End-to-End Network Intrusion Detection System: A Complete Machine Learning Practice with 18 Model Configurations

The CS-324 Machine Learning course team at FAST-NUCES University developed an end-to-end network intrusion detection system covering the entire process from data collection to model deployment. Through traffic feature engineering, innovative noise injection strategies, and comparison of 18 model configurations (including three categories: logistic regression, decision trees, and neural networks), the best model achieved an F1 score of 0.9092, providing a practical example for the application of machine learning in the field of network security.

Network intrusion detection is essentially a binary classification problem (normal/attack traffic), with the core goal of high recall (the cost of missed detection is far higher than that of false positives). The project dataset contains 11,051 traffic samples and 9 engineered features, comparing 18 model configurations (three algorithm families, two data split ratios: 70/15/15 and 80/10/10).

The data was collected from a controlled laboratory using Wireshark/Tshark; normal traffic includes Google Meet, HTTPS, etc., while attack traffic was generated using Kali tools (SYN Flood, nmap scans, etc.).
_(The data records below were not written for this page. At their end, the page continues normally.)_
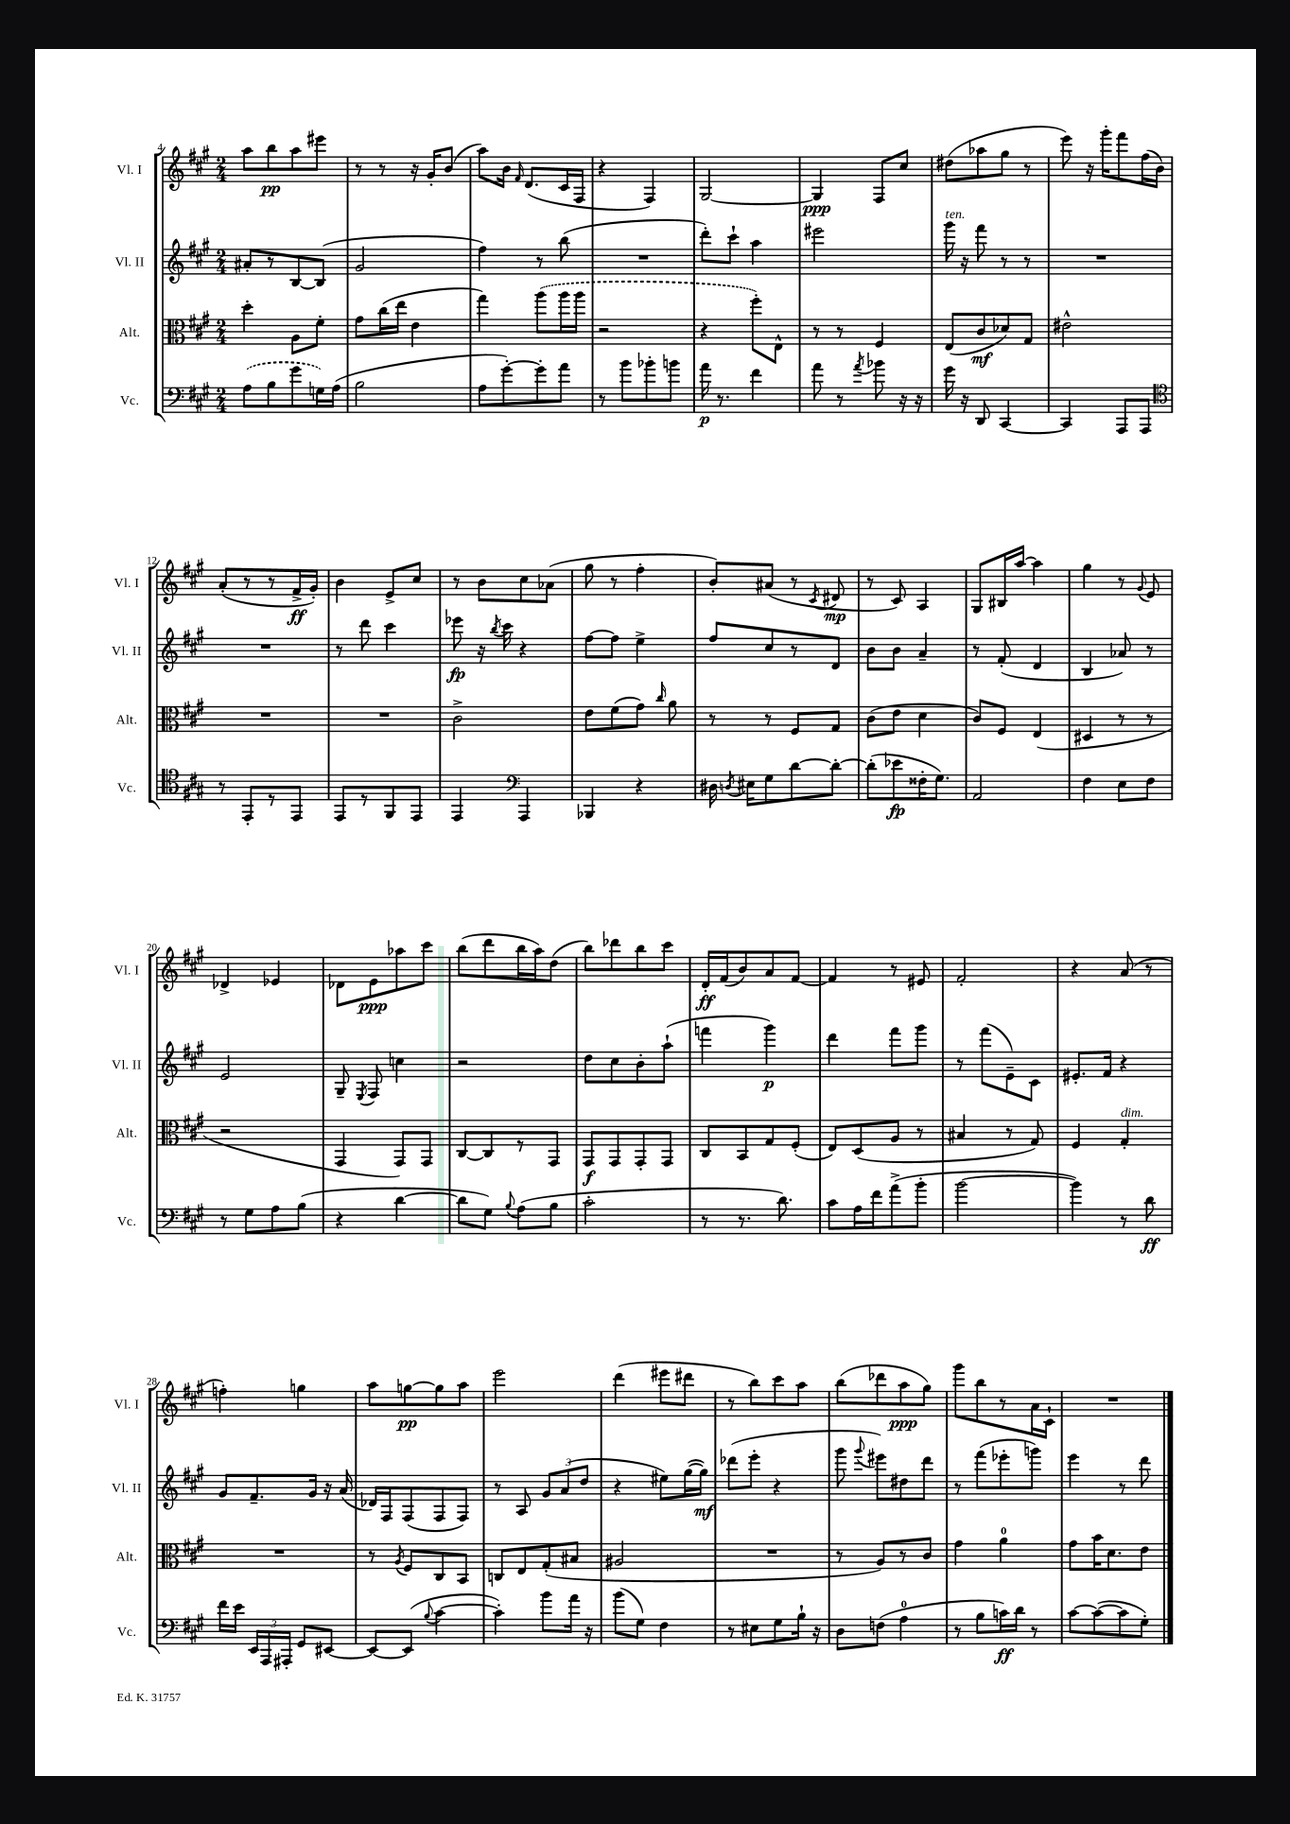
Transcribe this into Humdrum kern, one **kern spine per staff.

**kern	**kern	**kern	**kern
*staff4	*staff3	*staff2	*staff1
*clefF4	*clefC3	*clefG2	*clefG2
*k[f#c#g#]	*k[f#c#g#]	*k[f#c#g#]	*k[f#c#g#]
*M2/4	*M2/4	*M2/4	*M2/4
(8A	4dd'	8a#'	8aa
8B	.	8r	8bb
8g#	8A	[8B	8aa
16G)	8f#'	(8B]	8eee#
(16A	.	.	.
=	=	=	=
2B	8g#	2g#	8r
.	(16cc#	.	8r
.	16ee	.	.
.	4e	.	16r
.	.	.	16g#'
.	.	.	(8b
=	=	=	=
8A	4gg#)	4ff#)	8aa)
[8g#')	.	.	16b
.	.	.	16qqf#
.	.	.	(8.d
8g#']	(8aa	8r	.
8a	16aa	(8bb	16c#
.	16aa	.	16F#
=	=	=	=
8r	2r	2r	4r
8b	.	.	.
8b-'	.	.	4F#)
8b	.	.	.
=	=	=	=
16a	4r	8ddd')	[2G#
8.r	.	.	.
.	.	8ccc#`	.
4f#	8ff#')	4aa	.
.	8E^^	.	.
=	=	=	=
8a	8r	2eee#	4G#]
8r	8r	.	.
8qa	.	.	.
8b-	4F#	.	8F#
16r	.	.	8cc#
16r	.	.	.
=	=	=	=
16g#	(8E	16ggg#	(8dd#
16r	.	16r	.
8DD	8c#	8fff#	8aa-
[4CC#	8d-)	8r	8gg#
.	8G#	8r	8r
=	=	=	=
4CC#]	2e#^^	2r	8eee)
.	.	.	16r
.	.	.	16ggg#'
8AAA	.	.	8fff#
8AAA	.	.	(16ff#
.	.	.	16b)
=	=	=	=
*clefC4	*	*	*
8r	2r	2r	(8a'
8EE'	.	.	8r
8r	.	.	8r
8EE	.	.	16f#^
.	.	.	16g#')
=	=	=	=
8EE	2r	8r	4b
8r	.	8ddd	.
8FF#	.	4ccc#	8e^
8EE	.	.	8cc#
=	=	=	=
4EE	2c#^	8eee-	8r
.	.	16r	8b
.	.	8qbb	.
.	.	16ccc#	.
*clefF4	*	*	*
4AAA	.	4r	8cc#
.	.	.	(8a-
=	=	=	=
4BBB-	8e	[8ff#	8gg#
.	(8f#	8ff#]	8r
4r	8g#)	4ee^	4ff#'
.	16qqcc#	.	.
.	8a	.	.
=	=	=	=
16D#	8r	8ff#	8b')
8qD	.	.	.
16E#	.	.	.
8G#	8r	8cc#	(8a#
[8d	8F#	8r	8r
.	.	.	8qc#
8d'_	8G#	8d	8d#
=	=	=	=
(8d']	(8c#	8b	8r
8e-	8e	8b	8c#)
16F##'	4d	4a~	4A
8.G#)	.	.	.
=	=	=	=
2AA	8c#)	8r	8G#
.	8F#	(8f#'	16B#
.	.	.	[16aa
.	(4E	4d	4aa]
=	=	=	=
4F#	4D#	4B	4gg#
8E	8r	8a-)	8r
.	.	.	8qqg#
8F#	8r	8r	8e
=	=	=	=
8r	2r	2e	4d-^
8G#	.	.	.
8A	.	.	4e-
(8B	.	.	.
=	=	=	=
4r	4GG#	8G#~	8d-
.	.	8qE	.
.	.	8F#	8e
[4d	8GG#)	4cc	8aa-
.	8GG#	.	8ccc#
=	=	=	=
8d]	[8C#	2r	(8bb
8G#)	8C#]	.	8ddd
8qqB	.	.	.
(8A	8r	.	16bb
.	.	.	16aa)
8B	8GG#	.	(8dd
=	=	=	=
2c#'	8GG#	8dd	8bb)
.	8GG#	8cc#	8ddd-
.	8GG#'	8b'	8bb
.	8GG#	(8aa`	8ccc#
=	=	=	=
8r	8C#	4fff	16d'
.	.	.	(16f#
8.r	8BB	.	8b)
.	8G#	4ggg#)	8a
8.d)	.	.	.
.	(8F#'	.	[8f#
=	=	=	=
8c#	8E)	4ddd	4f#]
16A	(8D	.	.
16f#	.	.	.
(8a^	8A	8fff#	8r
8b'	8r	8ggg#	8e#
=	=	=	=
[2b	4B#	8r	2f#'
.	.	(8fff#	.
.	8r	8e~)	.
.	8G#)	8c#	.
=	=	=	=
4b])	4F#	8.e#'	4r
.	.	16f#	.
8r	4G#'	4r	(8a
8d	.	.	8r
=	=	=	=
16f#	2r	8g#	4ff')
16e	.	.	.
24EE	.	8.f#~	.
24AAA	.	.	.
24AAA#'	.	.	.
8GG#	.	.	4gg
.	.	16g#	.
[8EE#	.	16r	.
.	.	(16a	.
=	=	=	=
8EE#_	8r	16d-)	8aa
.	.	16F#	.
.	8qA	.	.
(8EE#]	8F#	(8F#	[8gg
8qqB	.	.	.
[4c#	8C#	8F#	8gg]
.	8BB	8F#)	8aa
=	=	=	=
4c#'])	8C	8r	2eee
.	8E	8A	.
8b	(8G#'	12g#	.
.	.	(12a	.
16a	8B#	.	.
.	.	12dd	.
16r	.	.	.
=	=	=	=
(8b	2A#	4r	(4ddd
8G#)	.	.	.
4F#	.	8ee#)	8eee#
.	.	([16gg#	8ddd#
.	.	16gg#])	.
=	=	=	=
8r	2r	(8ddd-	8r
8E#	.	8eee'	8bb)
8G#	.	4r	8ccc#
16B`	.	.	8aa
16r	.	.	.
=	=	=	=
8D	8r	8ggg#	(8bb
.	.	8qqggg#	.
(8F	8A)	8eee#)	8ddd-
4A	8r	8dd#	8aa
.	8c#	8ddd	8gg#)
=	=	=	=
8r	4g#	8r	8ggg#
8B	.	(8fff#	8bb
16c)	4a	8eee-'	8r
16d	.	.	.
8r	.	8ggg)	16a
.	.	.	16c#`
=	=	=	=
[8c#	8g#	4eee	2r
(8c#_	16b	.	.
.	8.d	.	.
8c#]	.	8r	.
8G#')	8e	8ddd	.
==	==	==	==
*-	*-	*-	*-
Nine key features were extracted: total number of packets, flow duration, average packet length, etc., with a balanced class distribution (47.2% normal, 52.8% attack).

Three-stage preprocessing: cleaning missing values, removing data leakage features, and eliminating highly correlated features; innovative mutual information ratio noise injection (injecting Gaussian noise based on the correlation between features and labels, plus 5% label flipping); stratified sampling for data splitting, and StandardScaler only fitted on the training set to avoid leakage.

The 18 model configurations cover three categories: logistic regression (basic, L1, L2), decision trees (basic, random forest, XGBoost/LightGBM), and neural networks (conservative, balanced, aggressive). Each model was trained under two data splits, with a fixed random seed of 42, and evaluation metrics include accuracy, recall, F1, etc.

Visualization aids such as ROC/PR curves, confusion matrices, and feature importance plots were used for diagnosis. The best model was the aggressive neural network (80/10/10 split), with F1=0.9092 and AUC=0.9377; the best F1 scores for logistic regression and decision trees exceeded 0.85, and noise injection effectively avoided overfitting.

Limitations: small dataset size (about 10,000 samples), limited attack types (flooding/scanning attacks). Future directions: introduce more attack types and network topologies; try Transformer to process raw data packets; explore online learning; conduct deployment tests in real environments.

The project provides an excellent example for security ML applications, with key insights: high-quality feature engineering is the foundation; noise injection and strict data splitting improve generalization ability; multi-model comparison helps find the optimal solution; visualization analysis is an important tool for model diagnosis, providing learners with a complete problem-solving framework.